Я медленно шёл меж деревьев; дорога на Дублин была пустынна и залита лунным светом. Вскоре показались отдельные дома, и я вступил на окраину города, где улицы были вымощены булыжником, скрипели трактирные вывески и слюдяные окошки подслеповато смотрели на незнакомца. Все крепко спали в Дублине; шелудивые псы уползали от меня прочь по канавам; кошки шипели и плевались с разбитых стен; средь покосившихся чердаков и накренившихся труб возникал город, похоронивший своих мертвецов под храп и свист спящих. Всё было неподвижно в этой живой гробнице бесконечной ночи, шаги мои, словно поступь ньюгейтского[39] тюремщика, глухо звучали в кривых переулках; нигде ни огонька, в занавешенных окнах — ни щёлочки.

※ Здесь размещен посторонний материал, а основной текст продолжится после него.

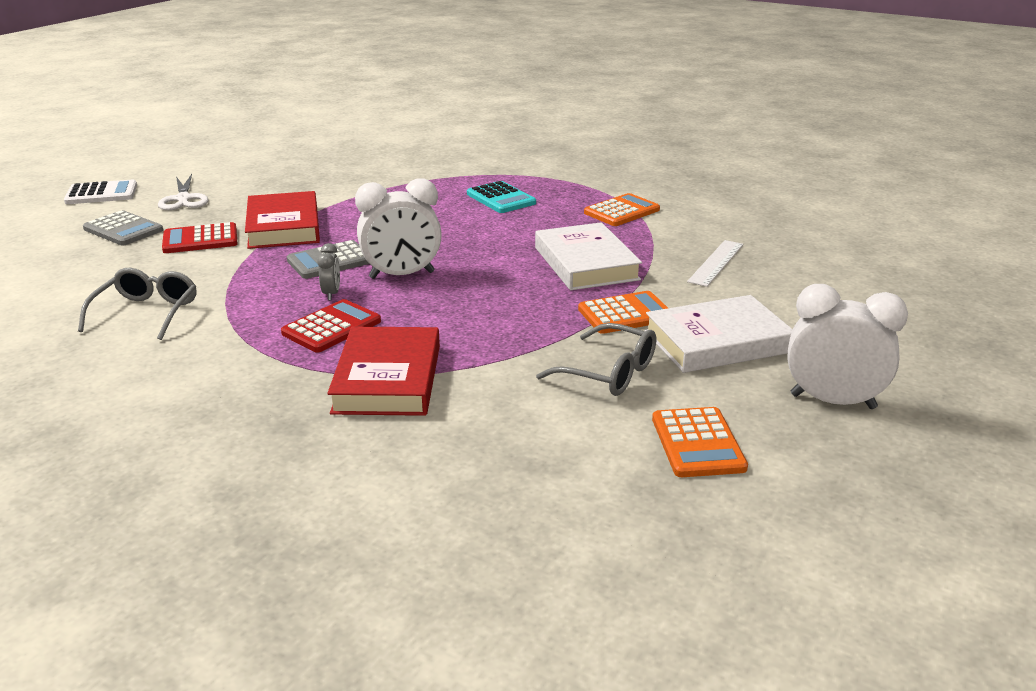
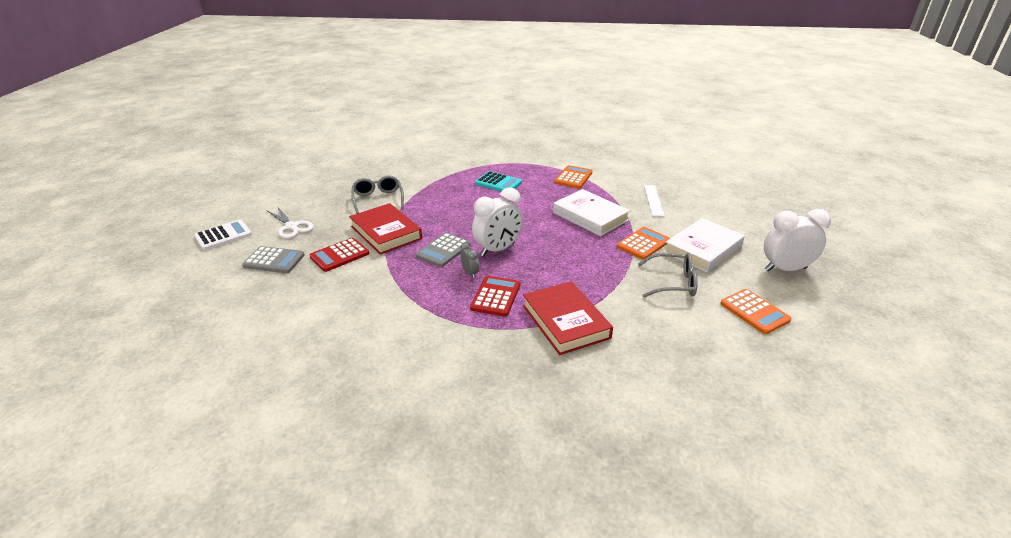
camera: 25 degrees left, 5 degrees up
grey glasses [78,268,197,340] -> grey glasses moved to [351,175,404,214]

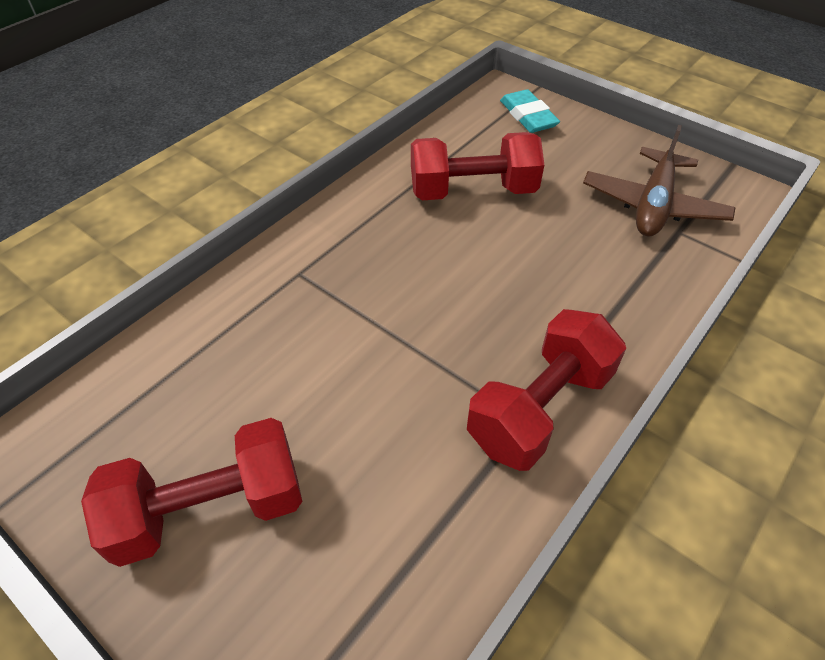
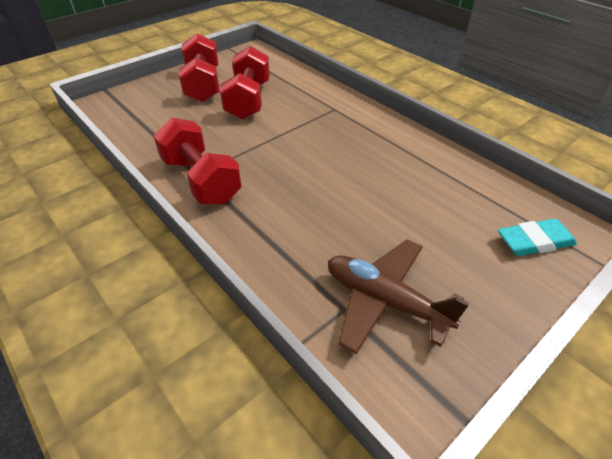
camera: 100 degrees right, 5 degrees down
red dumbbell [411,132,544,200] -> red dumbbell moved to [220,46,270,120]

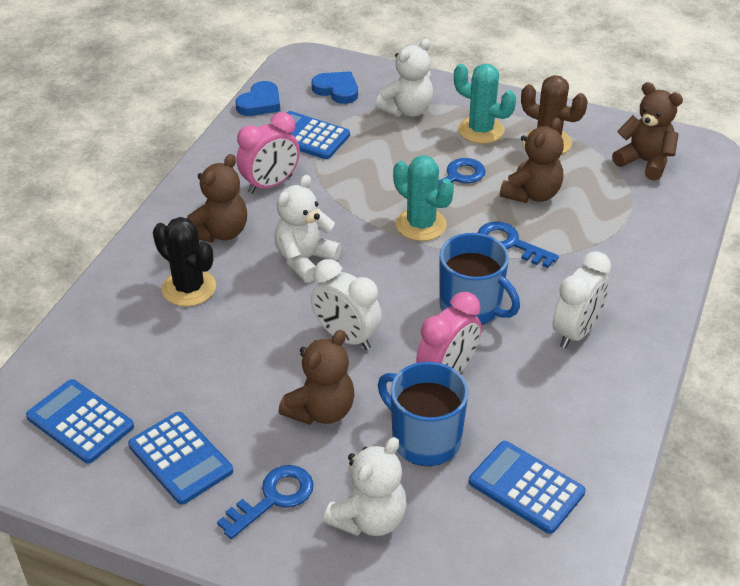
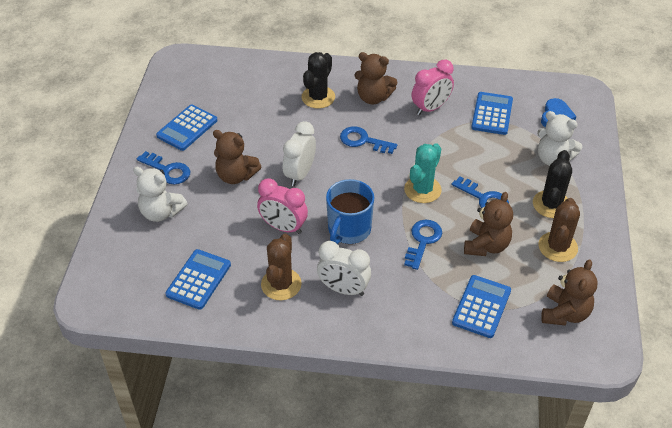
camera: 75 degrees right, 5 degrees up
blue calculator [26,379,134,464] -> blue calculator moved to [452,275,511,338]
blue heart [236,81,280,116] -> none
pink clock [236,112,300,194] -> pink clock turned 75 degrees counterclockwise [412,60,454,115]
white teddy bear [274,175,342,283] -> blue key [340,126,397,154]
blue mug [378,362,469,466] -> none
turquoise cactus [454,64,516,144] -> black cactus [533,150,572,218]
brown teddy bear [500,118,564,203] -> brown teddy bear turned 90 degrees counterclockwise [464,192,513,256]
none -> brown cactus [261,234,302,301]

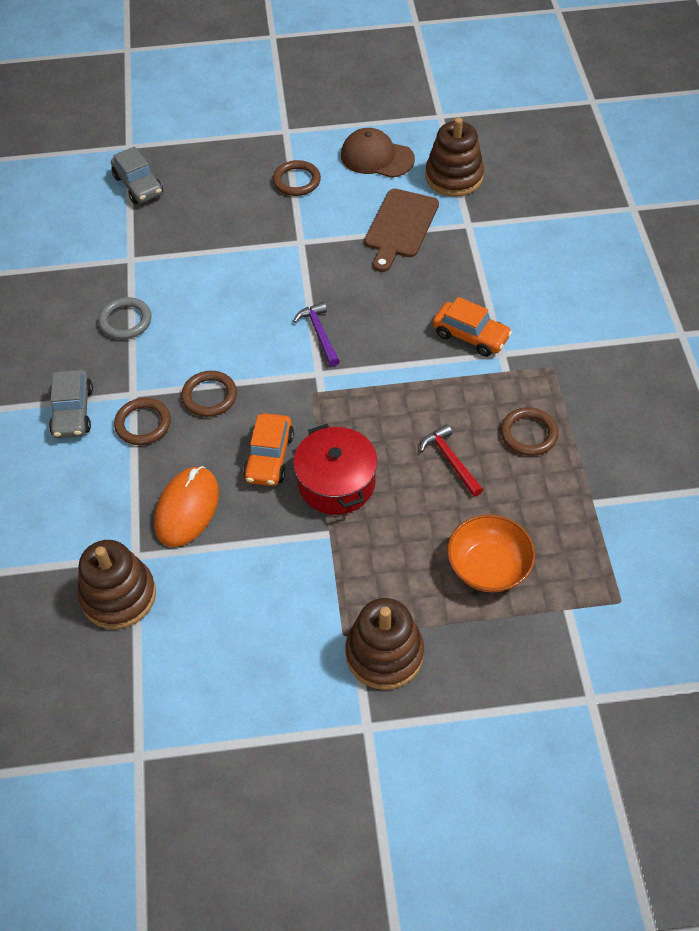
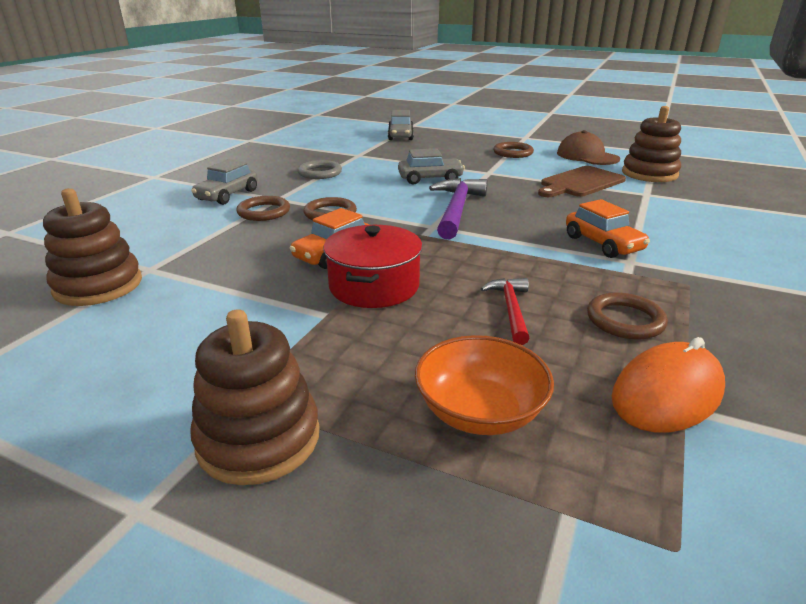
camera: 30 degrees right, 25 degrees down
orange mouse [154,466,219,547] -> orange mouse moved to [611,337,725,433]
purple hammer [293,302,340,367] -> purple hammer [429,178,488,239], size x1.69
none -> grey car [398,148,465,185]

Казалось, что огромная майская луна захлопнула крышку гроба, зовущегося Дублин, и засыпала её могильной землёй.

И всё же пройдёт всего несколько часов, взойдёт солнце, и Дублин пробудится под хриплые крики уличных разносчиков, возгласы рыночных торговок и перебранку городских бездельников. Ныне мёртвый, как сама смерть, он возродится во всём своём обаянии и веселье, горести и смехе, голоде и слезах, и разодетые дамы под зонтиками пройдут осторожно по булыжникам, вдоль которых с нарастающим страхом шёл теперь я.

Неясный, доныне неведомый страх овладевал мной по мере того, как я продвигался вперёд по Уолтинг-стрит. Дублин я знал как свои пять пальцев, но с каждым шагом страх мой всё возрастал: какое-то тайное чувство предупреждало меня, что я иду в западню. У меня не было оснований для этого страха, но всё усиливало его: тишина спящего города и даже полный диск луны в этой мерцающей, испещрённой тенями ночи. Внезапно небо подёрнула пелена: чёрная, как смоль, мгла пала на улицы. Я остановился, чувствуя, что я совсем один и что от страха у меня мурашки прошли по спине, и прислушался.

В тихом вздохе ветра мне послышался мужской шёпот.

Я поднял глаза. Чёрные тучи заслонили луну, и в наступившей тьме я отступил к стене, широко раскинув руки. Сердце громко стучало в моей груди; впервые в жизни я узнал настоящий, всеобъемлющий ужас, леденящий и сковывающий члены.

И всё же в этой кромешной тьме я должен был найти Томас-стрит. Тут откуда-то из-за конюшен позади Уолтинг-стрит донеслось шарканье сапога с окованным железом носком, чуть слышный шёпот и вздохи. Я замер, прижавшись к стене; кто-то шарил рукой по кирпичной кладке в ярде от меня, будто слепой, нащупывающий путь.

В безжалостной ночной темноте совсем близко от меня послышалось дыхание человека.

Позади меня, позади той самой стены, к которой я припал, я услышал глухие, размеренные шаги и скрип двери. Я понял, что, хотя врагов скрывала от меня ночная мгла, они медленно, неумолимо окружали меня, набрасывая сеть, из-под которой мне было не вырваться.